Come al solito gli Oscar rappresentano il culmine di una «stagione dei premi» che a Hollywood dura molte settimane. Prima che si aprano le buste sul palco dell’Academy, vi saranno stati una mezza dozzina di antecedenti. Avranno detto la loro i giornalisti della stampa estera (Golden Globes), i critici americani (Critics Choice Awards), il sindacato degli attori (Sag Awards), gli sceneggatori (WGA) Registi (DGA )e produttori, più l’accademia britannica (Bafta). Su questi premi si basano i pronostici Oscar, sempre tenendo conto che se era già impossibile escludere imprevisti nel giudizio dei membri quando erano 6000 e rotti, ora che il gli «accademici» sono quasi 10000 risulta ancor più arduo. Negli ultimi cinque anni, in seguito alla campagna #OscarsSoWhite e le forti critiche per la schiacciante preponderanza di uomini bianchi nei suoi ranghi, l’Academy ha invitato più di 3500 nuovi membri (composti per il 45% da donne e il 36% minoranze etniche). Questi Oscar – i primi dopo la mobilitazione nazionale di Black Lives Matter dell’anno scorso, rifletteranno certamente il contesto di generale rivendicazione di maggiore «diversity» nella principale industria culturale del paese.
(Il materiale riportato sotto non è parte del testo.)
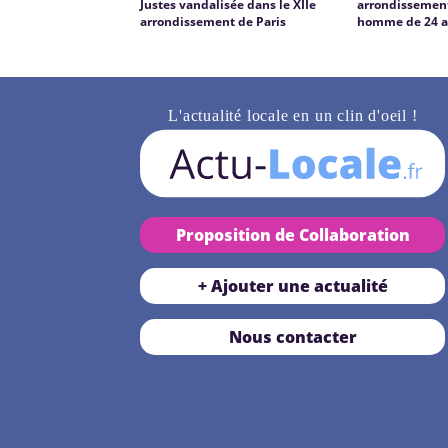
Justes vandalisée dans le XIIe
arrondissement
arrondissement de Paris
homme de 24 a
L'actualité locale en un clin d'oeil !
Proposition de Collaboration
+ Ajouter une actualité
Nous contacter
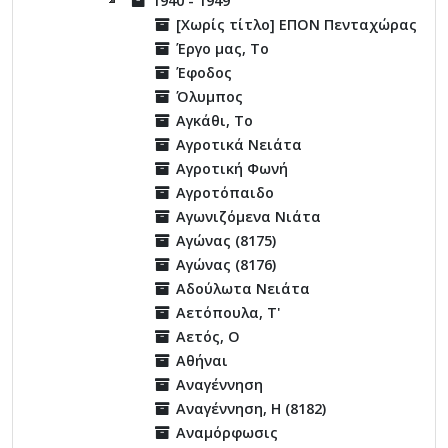
1940 - 1949
[Χωρίς τίτλο] ΕΠΟΝ Πενταχώρας
Έργο μας, Το
Έφοδος
Όλυμπος
Αγκάθι, Το
Αγροτικά Νειάτα
Αγροτική Φωνή
Αγροτόπαιδο
Αγωνιζόμενα Νιάτα
Αγώνας (8175)
Αγώνας (8176)
Αδούλωτα Νειάτα
Αετόπουλα, Τ'
Αετός, Ο
Αθήναι
Αναγέννηση
Αναγέννηση, Η (8182)
Αναμόρφωσις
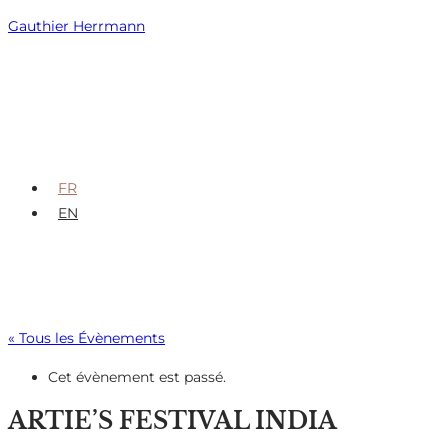
Skip
Gauthier Herrmann
to
content
FR
EN
« Tous les Évènements
Cet évènement est passé.
ARTIE’S FESTIVAL INDIA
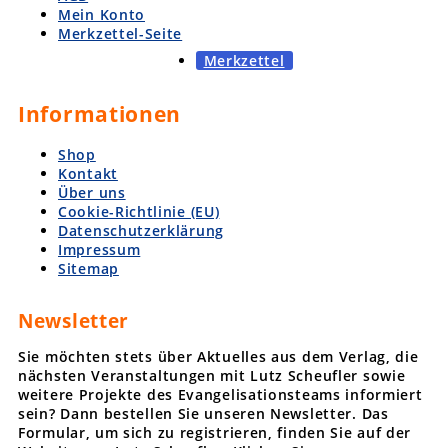
Mein Konto
Merkzettel-Seite
Merkzettel
Informationen
Shop
Kontakt
Über uns
Cookie-Richtlinie (EU)
Datenschutzerklärung
Impressum
Sitemap
Newsletter
Sie möchten stets über Aktuelles aus dem Verlag, die
nächsten Veranstaltungen mit Lutz Scheufler sowie
weitere Projekte des Evangelisationsteams informiert
sein? Dann bestellen Sie unseren Newsletter. Das
Formular, um sich zu registrieren, finden Sie auf der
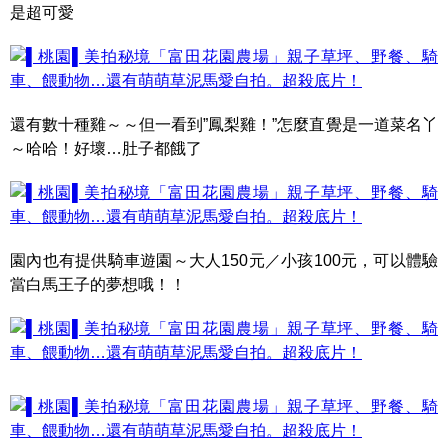
是超可愛
還有數十種雞～～但一看到”鳳梨雞！”怎麼直覺是一道菜名丫
～哈哈！好壞…肚子都餓了
園內也有提供騎車遊園～大人150元／小孩100元，可以體驗
當白馬王子的夢想哦！！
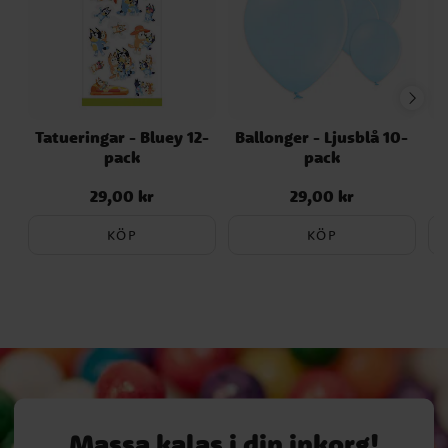
Tatueringar - Bluey 12-
Ballonger - Ljusblå 10-
pack
pack
29,00 kr
29,00 kr
Pris
:
29,00 kr
Pris
:
29,00 kr
KÖP
KÖP
Massa kalas i din inkorg!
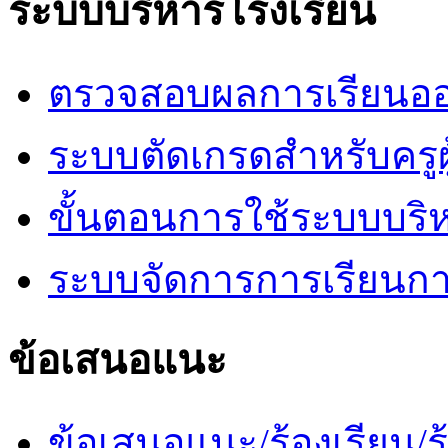
ระบบบริหารโรงเรียน
ตรวจสอบผลการเรียนออ
ระบบตัดเกรดสำหรับครูผ
ขั้นตอนการใช้ระบบบริ
ระบบจัดการการเรียนก
ข้อเสนอแนะ
ข้อเสนอแนะ/ร้องเรียน/ร้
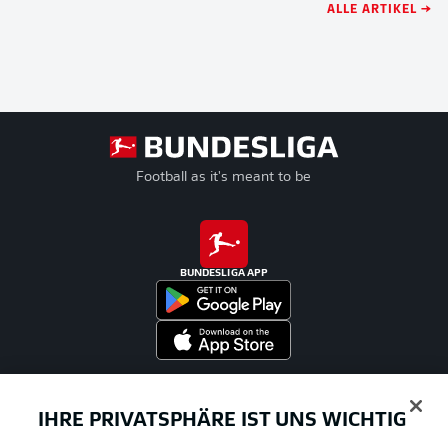
ALLE ARTIKEL →
Football as it's meant to be
BUNDESLIGA APP
Offizielle Partner
IHRE PRIVATSPHÄRE IST UNS WICHTIG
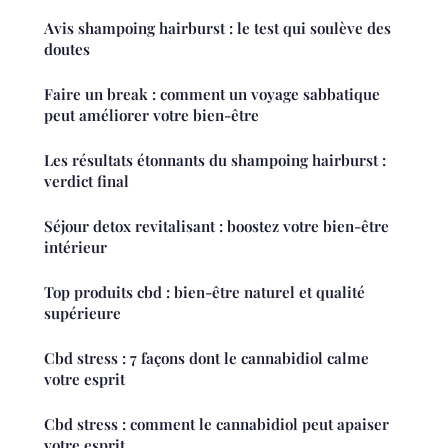
Avis shampoing hairburst : le test qui soulève des
doutes
Faire un break : comment un voyage sabbatique
peut améliorer votre bien-être
Les résultats étonnants du shampoing hairburst :
verdict final
Séjour detox revitalisant : boostez votre bien-être
intérieur
Top produits cbd : bien-être naturel et qualité
supérieure
Cbd stress : 7 façons dont le cannabidiol calme
votre esprit
Cbd stress : comment le cannabidiol peut apaiser
votre esprit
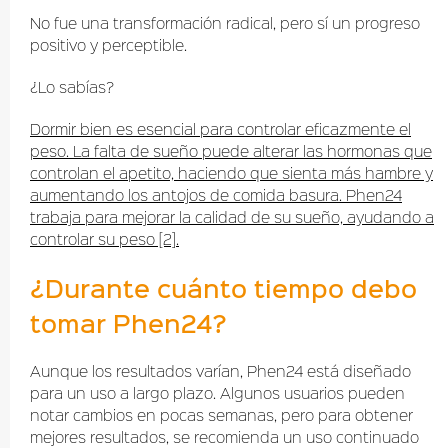
No fue una transformación radical, pero sí un progreso
positivo y perceptible.
¿Lo sabías?
Dormir bien es esencial para controlar eficazmente el
peso. La falta de sueño puede alterar las hormonas que
controlan el apetito, haciendo que sienta más hambre y
aumentando los antojos de comida basura. Phen24
trabaja para mejorar la calidad de su sueño, ayudando a
controlar su peso [2].
¿Durante cuánto tiempo debo
tomar Phen24?
Aunque los resultados varían, Phen24 está diseñado
para un uso a largo plazo. Algunos usuarios pueden
notar cambios en pocas semanas, pero para obtener
mejores resultados, se recomienda un uso continuado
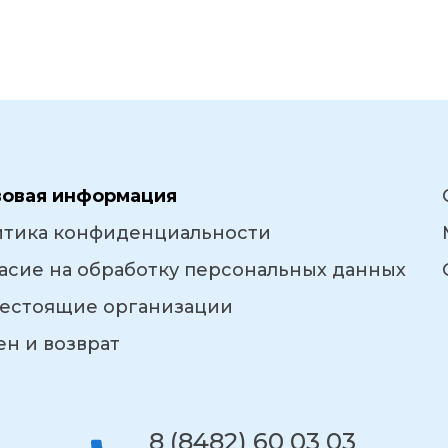
вовая информация
итика конфиденциальности
асие на обработку персональных данных
естоящие организации
н и возврат
8 (8482) 60 03 03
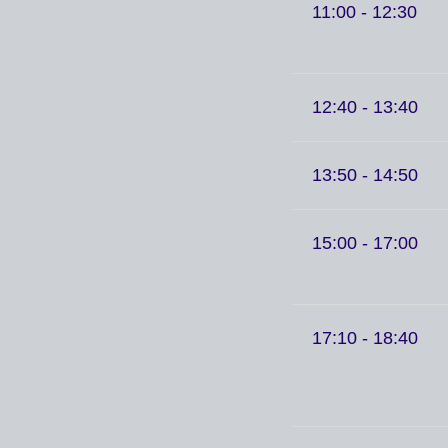
11:00 - 12:30
12:40 - 13:40
13:50 - 14:50
15:00 - 17:00
17:10 - 18:40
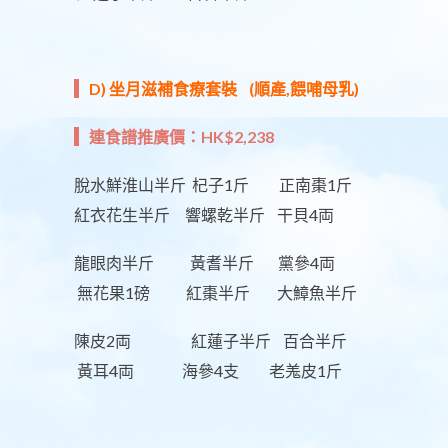
D) 坐月滋補食療套裝 (順產,餵哺母乳)
連食譜推廣價：HK$2,238
脫水鮮淮山半斤 杞子1斤 正南棗1斤
紅衣花生半斤 響螺乾半斤 干貝4両
龍眼肉半斤 黃耆半斤 黨參4両
無花果1磅 紅棗半斤 大鱆魚半斤
陳皮2両 紅蓮子半斤 百合半斤
黃耳4両 海參4支 老羗皮1斤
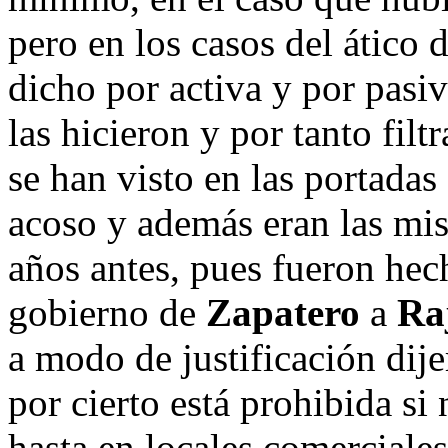
pero en los casos del ático 
dicho por activa y por pasi
las hicieron y por tanto fil
se han visto en las portadas
acoso y además eran las mi
años antes, pues fueron hec
gobierno de
Zapatero
a
Ra
a modo de justificación dije
por cierto está prohibida si 
hasta en locales comerciales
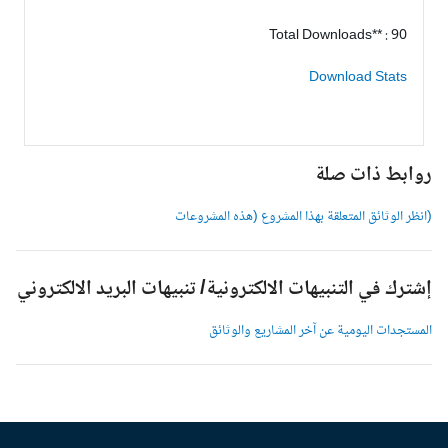
Total Downloads** : 90
Download Stats
وابط ذات صلة
انظر الوثائق المتعلقة بهذا المشروع (هذه المشروعات
شترك في التنبيهات الالكترونية/ تنبيهات البريد الالكتروني
لمستجدات اليومية عن آخر المشاريع والوثائق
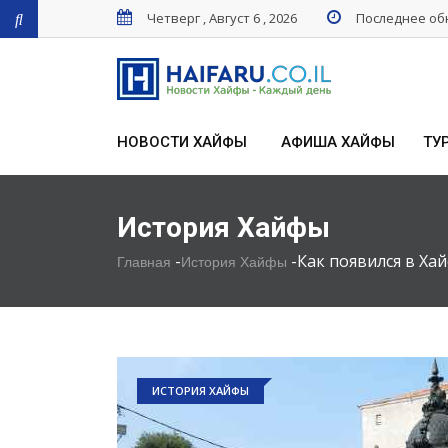
Четверг , Август 6 , 2026
Последнее обн
НОВОСТИ ХАЙФЫ
АФИША ХАЙФЫ
ТУ
История Хайфы
-
-
Как появился в Ха
Главная
История Хайфы
ИСТОРИЯ ХАЙФЫ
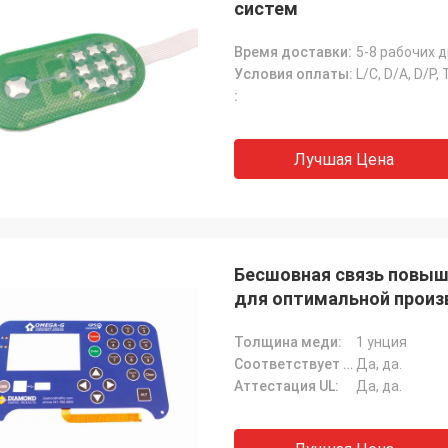
систем
Время доставки:
5-8 рабочих 
Условия оплаты:
L/C, D/A, D/P,
:
Лучшая Цена
Бесшовная связь повыш
для оптимальной произ
Толщина меди:
1 унция
Соответствует требованиям Rohs:
Да, да.
Аттестация UL:
Да, да.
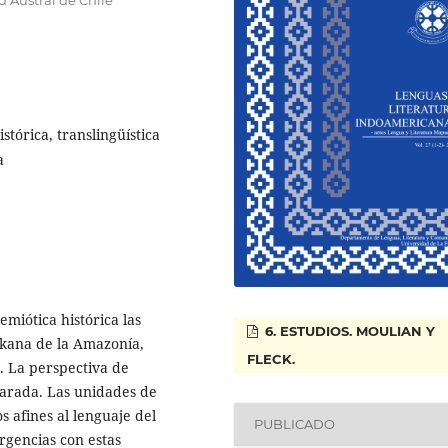
stórica, translingüística
a
emiótica histórica las
6. ESTUDIOS. MOULIAN Y
takana de la Amazonía,
FLECK.
. La perspectiva de
parada. Las unidades de
s afines al lenguaje del
PUBLICADO
rgencias con estas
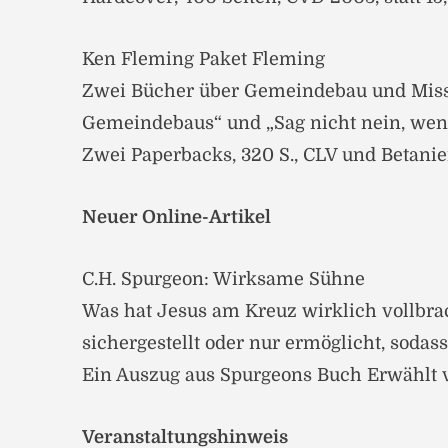
Ken Fleming Paket Fleming
Zwei Bücher über Gemeindebau und Missi
Gemeindebaus“ und „Sag nicht nein, wenn
Zwei Paperbacks, 320 S., CLV und Betanie
Neuer Online-Artikel
C.H. Spurgeon: Wirksame Sühne
Was hat Jesus am Kreuz wirklich vollbrac
sichergestellt oder nur ermöglicht, sodas
Ein Auszug aus Spurgeons Buch Erwählt 
Veranstaltungshinweis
STANDO ai precedenti questo dovrebbe essere l’anno di Nomadland e di Chloe Zhao. Di fronte la latitanza di grandi produzioni, il minuscolo film targato Searchlight (la divisione «specialty» della Fox ora passata sotto l’egida Disney) ha debuttato a Venezia l’anno scorso prendendosi il Leone d’oro e raddoppiando subito a Toronto col premio del pubblico. Basato sull’indagine giornalistico-sociologica di Jessica Bruder il film di Zhao ibrida linguaggi narrativi e documentari come già il suo (splendido) The Rider, restituendo la realtà lirica e la dignità delle persone «volontariamente emarginate» che lo popolano. Zhao conferma lo sguardo singolare di regista cinese in grado di cogliere un’essenza americana, e si è dimostrata grande favorita vincendo una mezza dozzina di precedenti premi per la regia.
Fra coloro che potrebbero insidiare il suo film The Father (l’impeccabile ritratto di Alzheimer in soggettiva di Florian Zeller con un monumentale Anthony Hopkins), l’amarissima satira femminista Promising Young Woman di Emerald Fennel, Sound of Metal dell’esordiente Darius Marder con Riz Ahmed batterista punk che perde l’udito, la memoria famigliare di agricoltori immigrati coreani in Arkansas, Minari, Mank di David Fincher su Herman Mankievicz, il modesto The Trial of the Chicago 7 sul processo omonimo dopo le contestazioni del 68 a Chicago e il bel Judas and Black Messiah di Shaka King, la storia di Fred Hampton, carismatico leader delle Pantere Nere assassinato dal Fbi a 20 anni (come Daunte Wright freddato «per sbaglio» la scorsa settimana a Minneapolis).

GLI ULTIMI due titoli riflettono la prolifica produzione di film sulla storia della contestazione e della militanza in America, riscoperta nell’attuale contesto politico in cui si agitano scheletri e fantasmi della storia nazionale, specialmente in tema di cattiva coscienza razziale. Molti concorreranno nelle categorie e tecniche e per gli attori. Ecco dunque United States vs Billie Holiday sulla campagna diffamatoria e ricattatoria dell’Fbi contro la cantante blues. Ma Rainey’s Black Bottom, un testo di August Wilson prodotto da Denzel Washington, anche questo costruito attorno ad un’ ipotetica seduta di registrazione della bluesista degli anni ’20. Infine c’è A Night in Miami, esordio di Regina King, veterana attrice di film e serie, che immagina una notte passata in un motel di Miami da Malcolm X, Sam Cooke, Cassius Clay e il giocatore di football Jim Brown.Si tratta di un momento fertile quindi per il cinema afroamericano, chiaramente invigorito dal fermento politico e che sarà probabilmente protagonista di questi premi.

NON PERVENUTI invece, film come The Mauritanian (e la bella interpretazione di Tahar Rahim), Da 5 Bloods di Spike Lee, White Tiger adattato da Rahmin Bahrani dal romanzo di Aravind Adiga, Let Them All Talk di Soderbergh e il soprendente I’m Your Woman di Julia Hart, un «crime movie» molto anni ‘70 e raro lampo di genio in un anno avaro e asfittico che tutti, compresa l’Academy, non vedono l’ora di archiviare.